▶ _What this task involves_:
Write out, please, each line from the one containing "Add Caching, label: Feature -> Bug" to the final line of the data, both included, exactly and without pictures.

▶ _Dataset_:

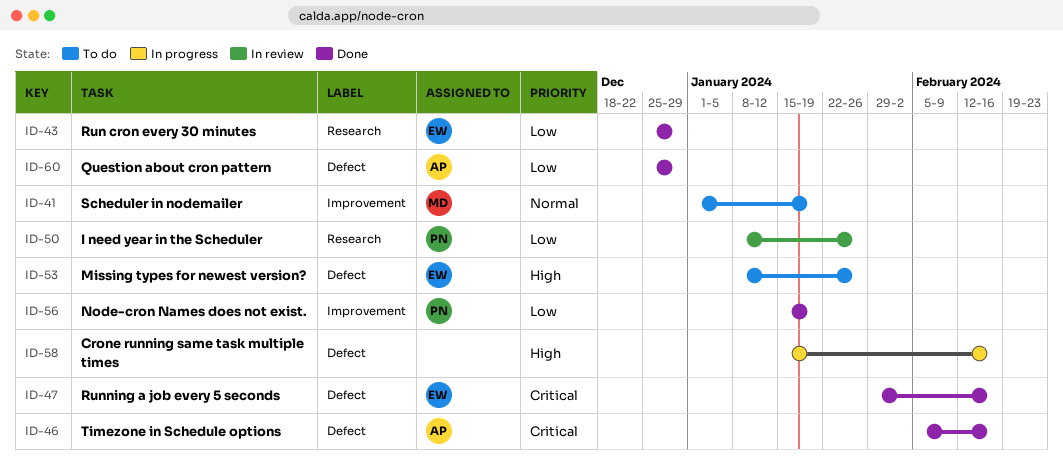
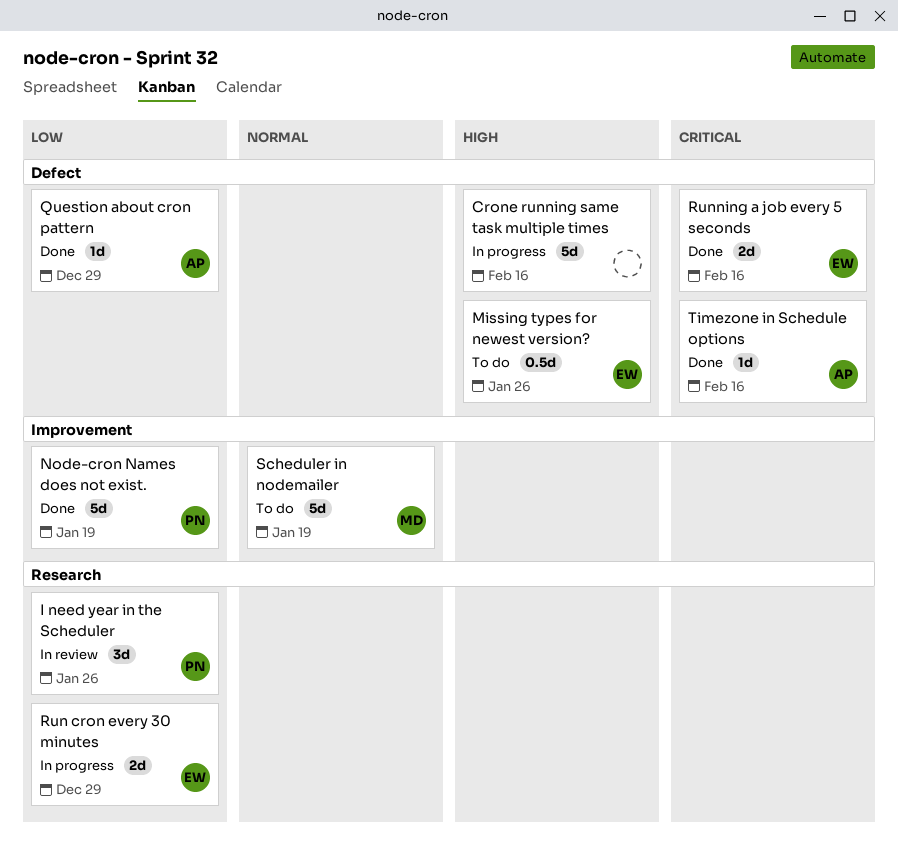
Run cron every 30 minutes, status: Done -> In progress

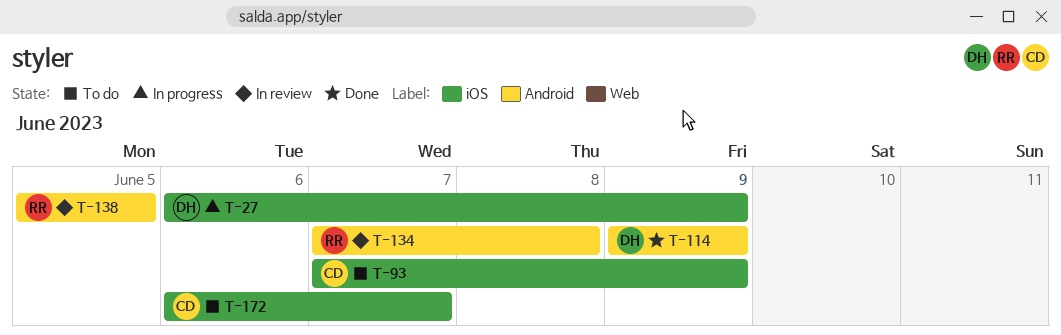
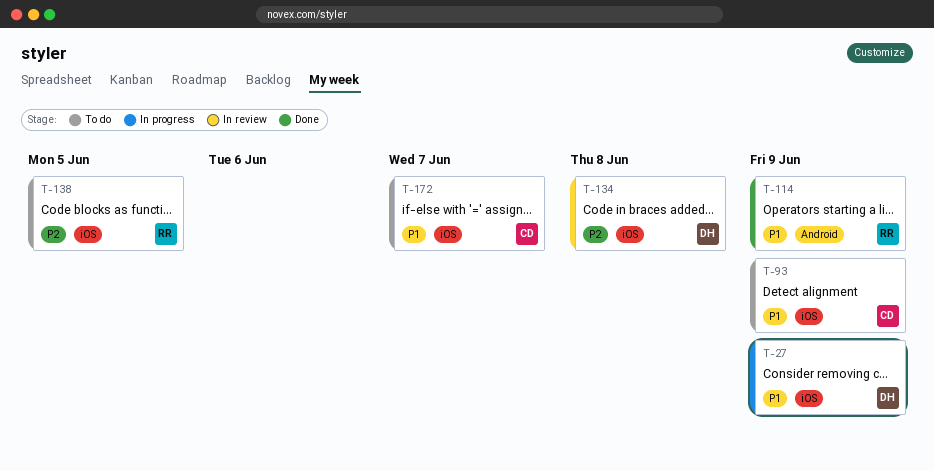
T-114, owner: DH -> RR
T-134, owner: RR -> DH
T-134, label: Android -> iOS
T-138, status: In review -> To do
T-138, label: Android -> iOS

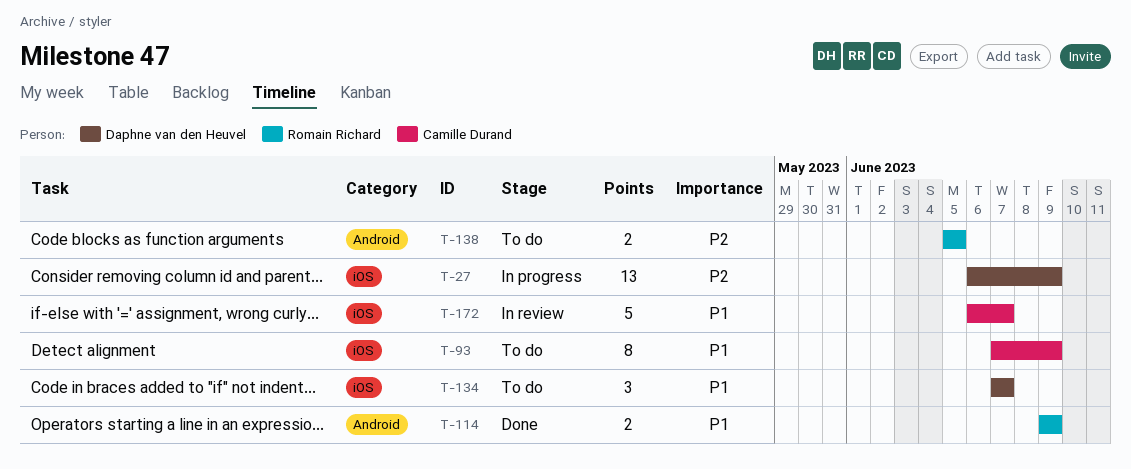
T-27, priority: P1 -> P2
T-134, status: In review -> To do
T-134, priority: P2 -> P1
T-134, due: Jun 8 -> Jun 7
T-138, label: iOS -> Android
T-172, status: To do -> In review

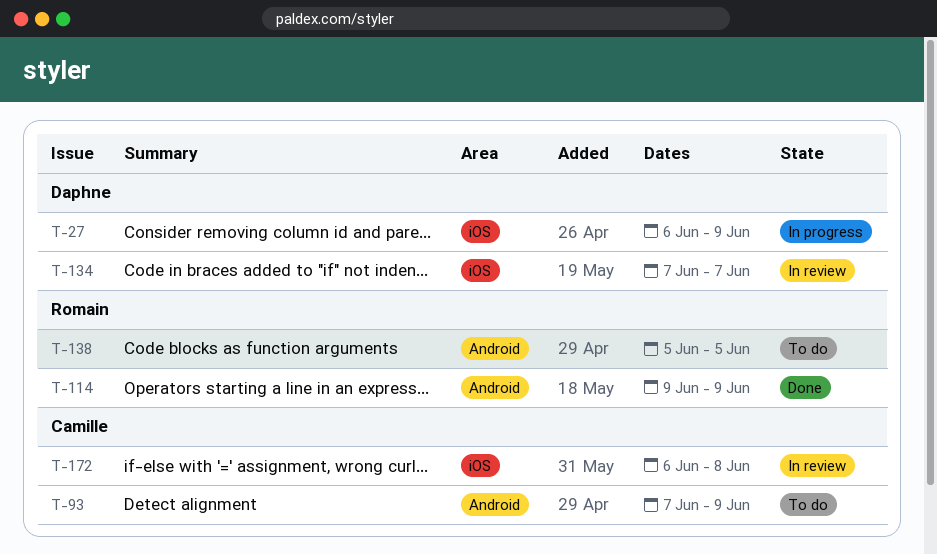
T-93, label: iOS -> Android
T-134, status: To do -> In review
T-172, due: Jun 7 -> Jun 8

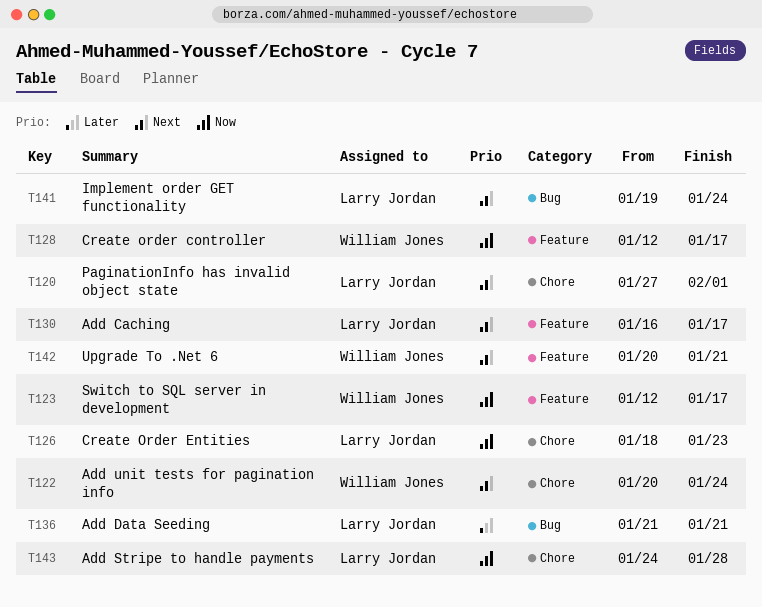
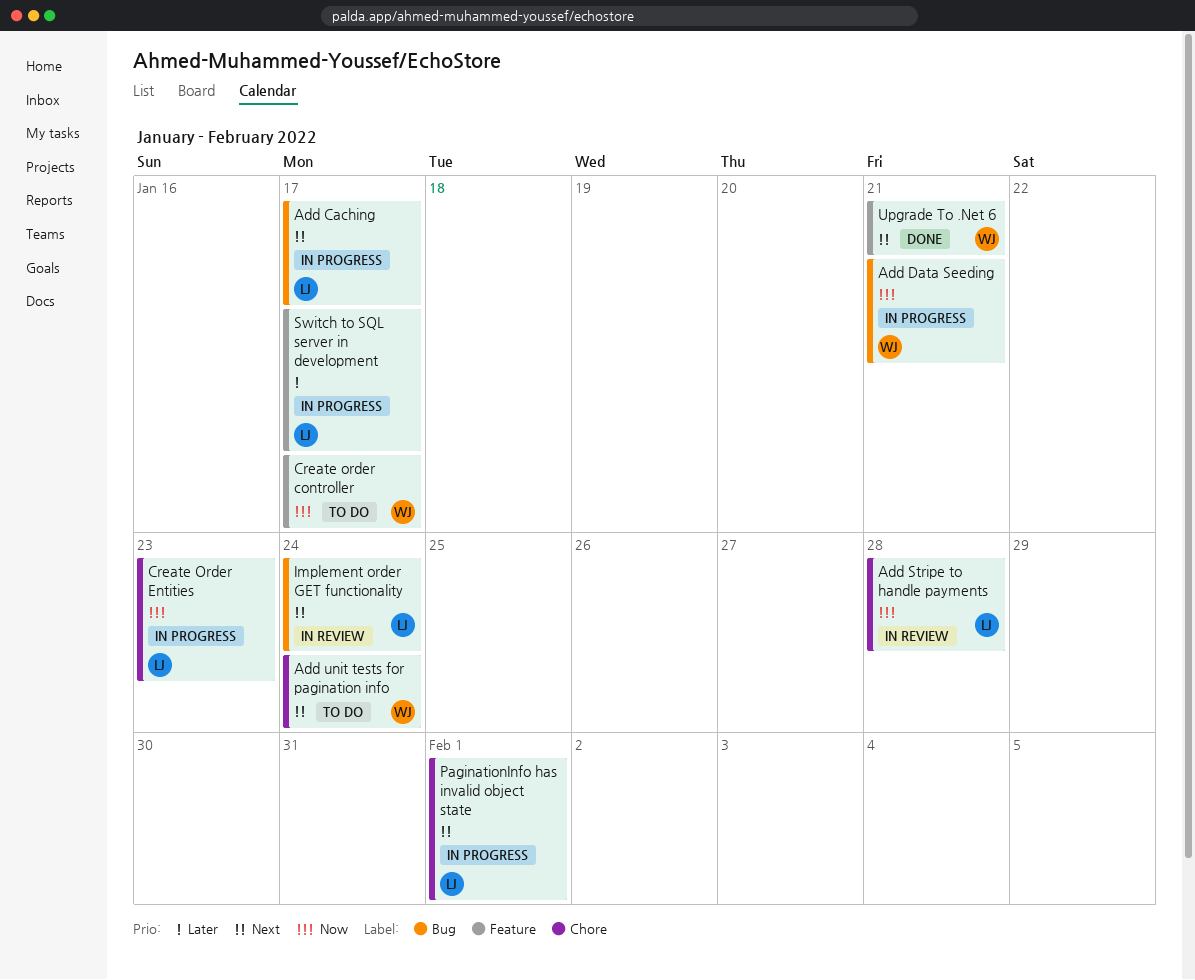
Add Caching, label: Feature -> Bug
Add Data Seeding, owner: Larry Jordan -> William Jones
Add Data Seeding, priority: Later -> Now
Switch to SQL server in development, owner: William Jones -> Larry Jordan
Switch to SQL server in development, priority: Now -> Later

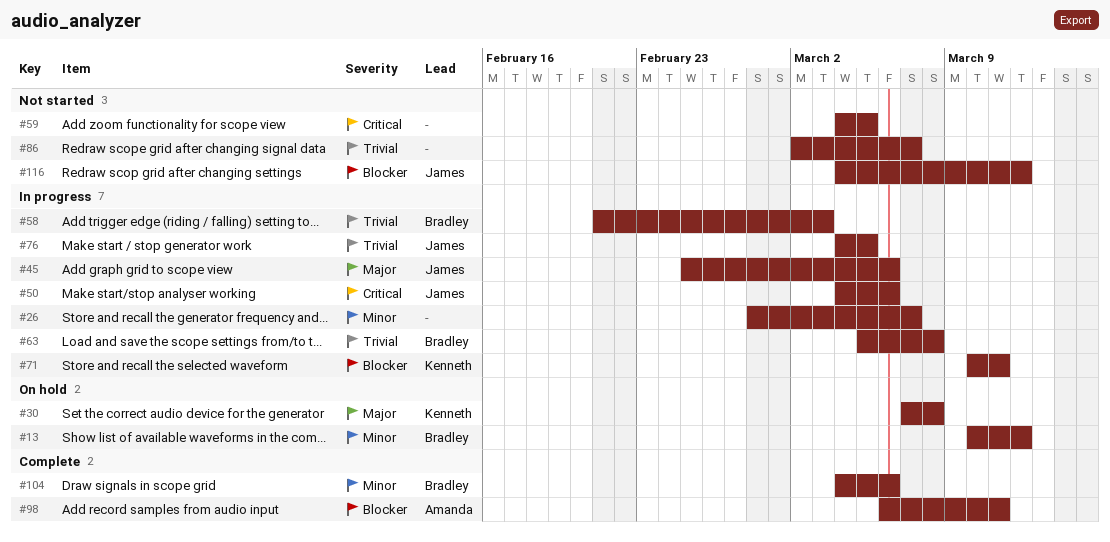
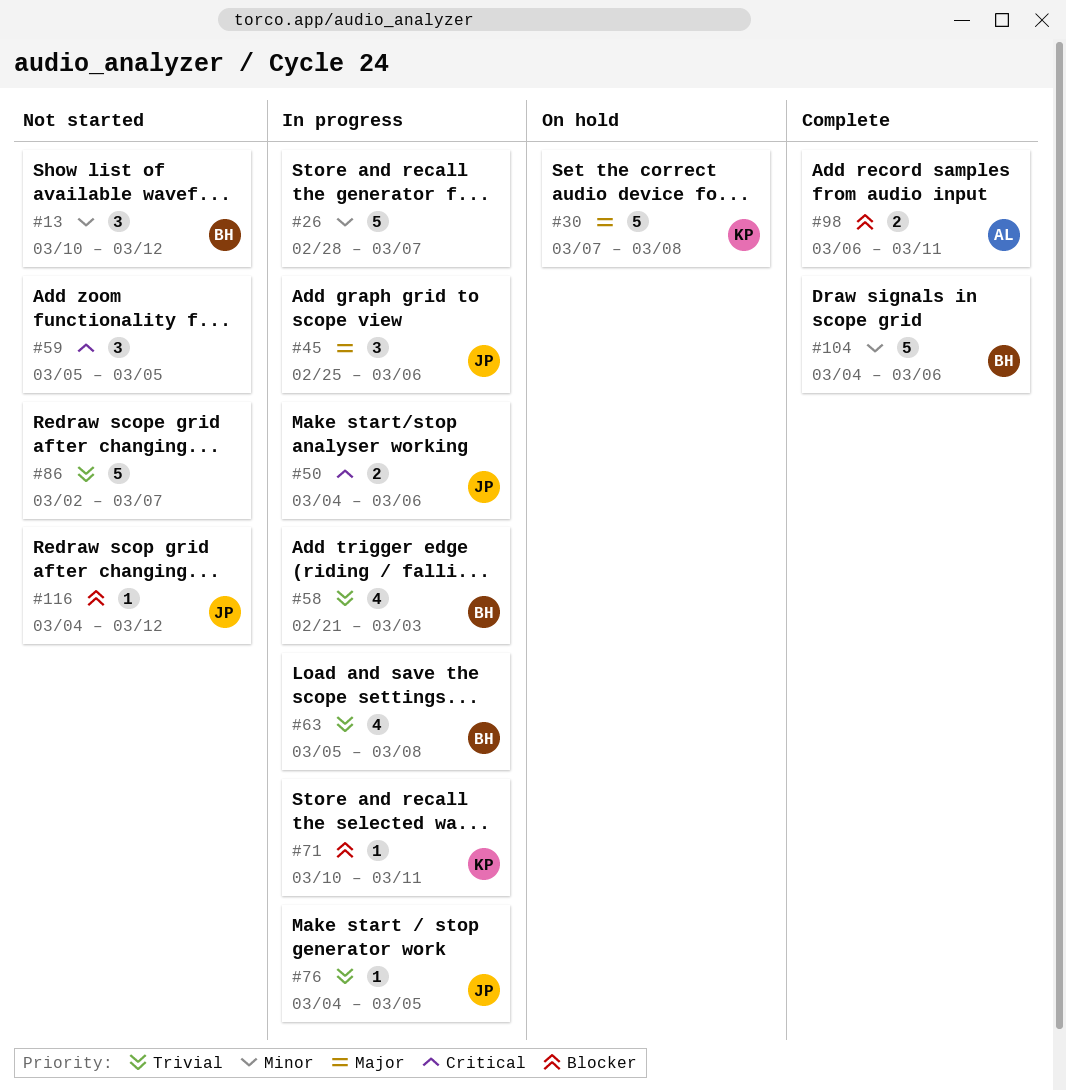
#13, status: On hold -> Not started
#59, start: Mar 4 -> Mar 5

▶ _Task answer_:
Add Caching, label: Feature -> Bug
Add Data Seeding, owner: Larry Jordan -> William Jones
Add Data Seeding, priority: Later -> Now
Switch to SQL server in development, owner: William Jones -> Larry Jordan
Switch to SQL server in development, priority: Now -> Later

#13, status: On hold -> Not started
#59, start: Mar 4 -> Mar 5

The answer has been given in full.